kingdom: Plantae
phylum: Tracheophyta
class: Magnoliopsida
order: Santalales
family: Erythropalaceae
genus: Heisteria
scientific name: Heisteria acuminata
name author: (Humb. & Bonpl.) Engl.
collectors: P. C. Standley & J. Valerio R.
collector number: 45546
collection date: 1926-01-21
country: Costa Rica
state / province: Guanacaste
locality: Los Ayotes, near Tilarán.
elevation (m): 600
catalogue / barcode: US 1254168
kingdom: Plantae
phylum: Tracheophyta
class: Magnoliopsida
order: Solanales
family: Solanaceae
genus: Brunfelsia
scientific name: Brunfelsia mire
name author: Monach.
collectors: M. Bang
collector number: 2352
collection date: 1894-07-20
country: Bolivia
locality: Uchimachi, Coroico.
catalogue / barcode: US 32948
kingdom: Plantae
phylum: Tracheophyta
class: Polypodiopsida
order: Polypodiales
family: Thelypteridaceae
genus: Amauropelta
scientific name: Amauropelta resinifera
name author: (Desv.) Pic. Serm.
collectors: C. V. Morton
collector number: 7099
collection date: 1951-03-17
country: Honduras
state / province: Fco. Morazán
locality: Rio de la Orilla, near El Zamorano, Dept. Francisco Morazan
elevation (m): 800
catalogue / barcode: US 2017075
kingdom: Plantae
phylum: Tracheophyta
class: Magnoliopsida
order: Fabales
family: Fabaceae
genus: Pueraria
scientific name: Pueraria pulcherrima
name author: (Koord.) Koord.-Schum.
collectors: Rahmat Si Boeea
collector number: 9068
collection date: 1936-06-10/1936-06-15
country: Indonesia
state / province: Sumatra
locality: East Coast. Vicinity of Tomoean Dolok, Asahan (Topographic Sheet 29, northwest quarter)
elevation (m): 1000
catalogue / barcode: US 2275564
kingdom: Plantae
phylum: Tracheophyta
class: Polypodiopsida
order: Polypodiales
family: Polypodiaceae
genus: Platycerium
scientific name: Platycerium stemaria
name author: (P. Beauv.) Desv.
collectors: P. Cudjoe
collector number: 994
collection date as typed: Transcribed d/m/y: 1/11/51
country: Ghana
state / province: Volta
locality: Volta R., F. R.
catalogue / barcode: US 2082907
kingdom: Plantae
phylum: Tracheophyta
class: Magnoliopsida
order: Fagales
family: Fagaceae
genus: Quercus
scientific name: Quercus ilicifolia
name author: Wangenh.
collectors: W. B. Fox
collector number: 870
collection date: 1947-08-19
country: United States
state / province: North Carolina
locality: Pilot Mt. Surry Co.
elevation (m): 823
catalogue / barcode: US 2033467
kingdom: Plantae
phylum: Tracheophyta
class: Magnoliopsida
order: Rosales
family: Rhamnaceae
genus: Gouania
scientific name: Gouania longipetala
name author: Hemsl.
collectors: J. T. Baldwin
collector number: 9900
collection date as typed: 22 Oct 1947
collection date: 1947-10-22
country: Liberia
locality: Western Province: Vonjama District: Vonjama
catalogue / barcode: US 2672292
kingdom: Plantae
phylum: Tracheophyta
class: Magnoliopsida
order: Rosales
-=-=-=-=-
Copy the whole listing above line for line, with no changes.

_Response to this task_
kingdom: Plantae
phylum: Tracheophyta
class: Magnoliopsida
order: Santalales
family: Erythropalaceae
genus: Heisteria
scientific name: Heisteria acuminata
name author: (Humb. & Bonpl.) Engl.
collectors: P. C. Standley & J. Valerio R.
collector number: 45546
collection date: 1926-01-21
country: Costa Rica
state / province: Guanacaste
locality: Los Ayotes, near Tilarán.
elevation (m): 600
catalogue / barcode: US 1254168
kingdom: Plantae
phylum: Tracheophyta
class: Magnoliopsida
order: Solanales
family: Solanaceae
genus: Brunfelsia
scientific name: Brunfelsia mire
name author: Monach.
collectors: M. Bang
collector number: 2352
collection date: 1894-07-20
country: Bolivia
locality: Uchimachi, Coroico.
catalogue / barcode: US 32948
kingdom: Plantae
phylum: Tracheophyta
class: Polypodiopsida
order: Polypodiales
family: Thelypteridaceae
genus: Amauropelta
scientific name: Amauropelta resinifera
name author: (Desv.) Pic. Serm.
collectors: C. V. Morton
collector number: 7099
collection date: 1951-03-17
country: Honduras
state / province: Fco. Morazán
locality: Rio de la Orilla, near El Zamorano, Dept. Francisco Morazan
elevation (m): 800
catalogue / barcode: US 2017075
kingdom: Plantae
phylum: Tracheophyta
class: Magnoliopsida
order: Fabales
family: Fabaceae
genus: Pueraria
scientific name: Pueraria pulcherrima
name author: (Koord.) Koord.-Schum.
collectors: Rahmat Si Boeea
collector number: 9068
collection date: 1936-06-10/1936-06-15
country: Indonesia
state / province: Sumatra
locality: East Coast. Vicinity of Tomoean Dolok, Asahan (Topographic Sheet 29, northwest quarter)
elevation (m): 1000
catalogue / barcode: US 2275564
kingdom: Plantae
phylum: Tracheophyta
class: Polypodiopsida
order: Polypodiales
family: Polypodiaceae
genus: Platycerium
scientific name: Platycerium stemaria
name author: (P. Beauv.) Desv.
collectors: P. Cudjoe
collector number: 994
collection date as typed: Transcribed d/m/y: 1/11/51
country: Ghana
state / province: Volta
locality: Volta R., F. R.
catalogue / barcode: US 2082907
kingdom: Plantae
phylum: Tracheophyta
class: Magnoliopsida
order: Fagales
family: Fagaceae
genus: Quercus
scientific name: Quercus ilicifolia
name author: Wangenh.
collectors: W. B. Fox
collector number: 870
collection date: 1947-08-19
country: United States
state / province: North Carolina
locality: Pilot Mt. Surry Co.
elevation (m): 823
catalogue / barcode: US 2033467
kingdom: Plantae
phylum: Tracheophyta
class: Magnoliopsida
order: Rosales
family: Rhamnaceae
genus: Gouania
scientific name: Gouania longipetala
name author: Hemsl.
collectors: J. T. Baldwin
collector number: 9900
collection date as typed: 22 Oct 1947
collection date: 1947-10-22
country: Liberia
locality: Western Province: Vonjama District: Vonjama
catalogue / barcode: US 2672292
kingdom: Plantae
phylum: Tracheophyta
class: Magnoliopsida
order: Rosales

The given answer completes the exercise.